___ Supplied data
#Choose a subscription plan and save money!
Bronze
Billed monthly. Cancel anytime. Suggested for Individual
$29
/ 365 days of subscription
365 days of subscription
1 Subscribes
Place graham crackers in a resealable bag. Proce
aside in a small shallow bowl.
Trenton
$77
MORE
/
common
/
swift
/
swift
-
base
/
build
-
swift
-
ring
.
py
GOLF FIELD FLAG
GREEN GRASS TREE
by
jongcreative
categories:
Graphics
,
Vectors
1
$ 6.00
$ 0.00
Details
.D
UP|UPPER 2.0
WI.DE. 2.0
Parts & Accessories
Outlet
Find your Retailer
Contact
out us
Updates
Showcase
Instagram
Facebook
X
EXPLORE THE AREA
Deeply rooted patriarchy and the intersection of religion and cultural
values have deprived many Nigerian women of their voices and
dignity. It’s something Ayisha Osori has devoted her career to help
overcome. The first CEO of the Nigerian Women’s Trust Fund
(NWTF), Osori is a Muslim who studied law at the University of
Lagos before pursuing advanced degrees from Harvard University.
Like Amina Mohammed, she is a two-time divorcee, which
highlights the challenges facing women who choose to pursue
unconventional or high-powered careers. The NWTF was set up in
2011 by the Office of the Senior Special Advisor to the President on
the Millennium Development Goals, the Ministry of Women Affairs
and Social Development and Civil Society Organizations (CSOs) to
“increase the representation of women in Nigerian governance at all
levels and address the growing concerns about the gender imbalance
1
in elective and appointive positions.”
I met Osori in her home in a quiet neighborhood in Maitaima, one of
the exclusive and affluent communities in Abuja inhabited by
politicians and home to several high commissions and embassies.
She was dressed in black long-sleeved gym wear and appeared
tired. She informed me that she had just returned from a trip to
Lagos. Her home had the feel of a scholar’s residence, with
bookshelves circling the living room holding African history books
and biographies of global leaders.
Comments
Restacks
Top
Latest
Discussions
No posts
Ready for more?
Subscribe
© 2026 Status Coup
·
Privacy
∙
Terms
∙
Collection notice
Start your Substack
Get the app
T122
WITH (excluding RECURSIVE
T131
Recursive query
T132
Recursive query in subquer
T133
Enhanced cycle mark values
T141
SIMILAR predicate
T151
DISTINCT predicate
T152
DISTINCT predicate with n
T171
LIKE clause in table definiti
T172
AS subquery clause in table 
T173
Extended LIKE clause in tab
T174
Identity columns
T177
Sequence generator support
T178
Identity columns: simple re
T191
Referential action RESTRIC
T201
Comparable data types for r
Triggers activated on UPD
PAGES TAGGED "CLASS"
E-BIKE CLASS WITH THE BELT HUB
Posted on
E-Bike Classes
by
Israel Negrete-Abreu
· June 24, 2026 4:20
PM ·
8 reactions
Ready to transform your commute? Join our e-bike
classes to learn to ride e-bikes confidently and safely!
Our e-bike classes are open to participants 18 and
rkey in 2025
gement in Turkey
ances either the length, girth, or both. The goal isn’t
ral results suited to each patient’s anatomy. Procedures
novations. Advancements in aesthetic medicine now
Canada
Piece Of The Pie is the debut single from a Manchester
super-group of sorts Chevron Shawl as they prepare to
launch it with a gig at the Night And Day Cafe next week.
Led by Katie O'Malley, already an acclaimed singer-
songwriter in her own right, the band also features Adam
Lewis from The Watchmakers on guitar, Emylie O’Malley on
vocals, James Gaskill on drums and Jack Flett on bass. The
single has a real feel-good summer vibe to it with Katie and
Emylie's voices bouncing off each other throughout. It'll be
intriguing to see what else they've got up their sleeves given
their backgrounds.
______
__Task__. Please edit the data above by changing "affluent" to "wealthy" and keeping every other line the same.

__Response box__.
#Choose a subscription plan and save money!
Bronze
Billed monthly. Cancel anytime. Suggested for Individual
$29
/ 365 days of subscription
365 days of subscription
1 Subscribes
Place graham crackers in a resealable bag. Proce
aside in a small shallow bowl.
Trenton
$77
MORE
/
common
/
swift
/
swift
-
base
/
build
-
swift
-
ring
.
py
GOLF FIELD FLAG
GREEN GRASS TREE
by
jongcreative
categories:
Graphics
,
Vectors
1
$ 6.00
$ 0.00
Details
.D
UP|UPPER 2.0
WI.DE. 2.0
Parts & Accessories
Outlet
Find your Retailer
Contact
out us
Updates
Showcase
Instagram
Facebook
X
EXPLORE THE AREA
Deeply rooted patriarchy and the intersection of religion and cultural
values have deprived many Nigerian women of their voices and
dignity. It’s something Ayisha Osori has devoted her career to help
overcome. The first CEO of the Nigerian Women’s Trust Fund
(NWTF), Osori is a Muslim who studied law at the University of
Lagos before pursuing advanced degrees from Harvard University.
Like Amina Mohammed, she is a two-time divorcee, which
highlights the challenges facing women who choose to pursue
unconventional or high-powered careers. The NWTF was set up in
2011 by the Office of the Senior Special Advisor to the President on
the Millennium Development Goals, the Ministry of Women Affairs
and Social Development and Civil Society Organizations (CSOs) to
“increase the representation of women in Nigerian governance at all
levels and address the growing concerns about the gender imbalance
1
in elective and appointive positions.”
I met Osori in her home in a quiet neighborhood in Maitaima, one of
the exclusive and wealthy communities in Abuja inhabited by
politicians and home to several high commissions and embassies.
She was dressed in black long-sleeved gym wear and appeared
tired. She informed me that she had just returned from a trip to
Lagos. Her home had the feel of a scholar’s residence, with
bookshelves circling the living room holding African history books
and biographies of global leaders.
Comments
Restacks
Top
Latest
Discussions
No posts
Ready for more?
Subscribe
© 2026 Status Coup
·
Privacy
∙
Terms
∙
Collection notice
Start your Substack
Get the app
T122
WITH (excluding RECURSIVE
T131
Recursive query
T132
Recursive query in subquer
T133
Enhanced cycle mark values
T141
SIMILAR predicate
T151
DISTINCT predicate
T152
DISTINCT predicate with n
T171
LIKE clause in table definiti
T172
AS subquery clause in table 
T173
Extended LIKE clause in tab
T174
Identity columns
T177
Sequence generator support
T178
Identity columns: simple re
T191
Referential action RESTRIC
T201
Comparable data types for r
Triggers activated on UPD
PAGES TAGGED "CLASS"
E-BIKE CLASS WITH THE BELT HUB
Posted on
E-Bike Classes
by
Israel Negrete-Abreu
· June 24, 2026 4:20
PM ·
8 reactions
Ready to transform your commute? Join our e-bike
classes to learn to ride e-bikes confidently and safely!
Our e-bike classes are open to participants 18 and
rkey in 2025
gement in Turkey
ances either the length, girth, or both. The goal isn’t
ral results suited to each patient’s anatomy. Procedures
novations. Advancements in aesthetic medicine now
Canada
Piece Of The Pie is the debut single from a Manchester
super-group of sorts Chevron Shawl as they prepare to
launch it with a gig at the Night And Day Cafe next week.
Led by Katie O'Malley, already an acclaimed singer-
songwriter in her own right, the band also features Adam
Lewis from The Watchmakers on guitar, Emylie O’Malley on
vocals, James Gaskill on drums and Jack Flett on bass. The
single has a real feel-good summer vibe to it with Katie and
Emylie's voices bouncing off each other throughout. It'll be
intriguing to see what else they've got up their sleeves given
their backgrounds.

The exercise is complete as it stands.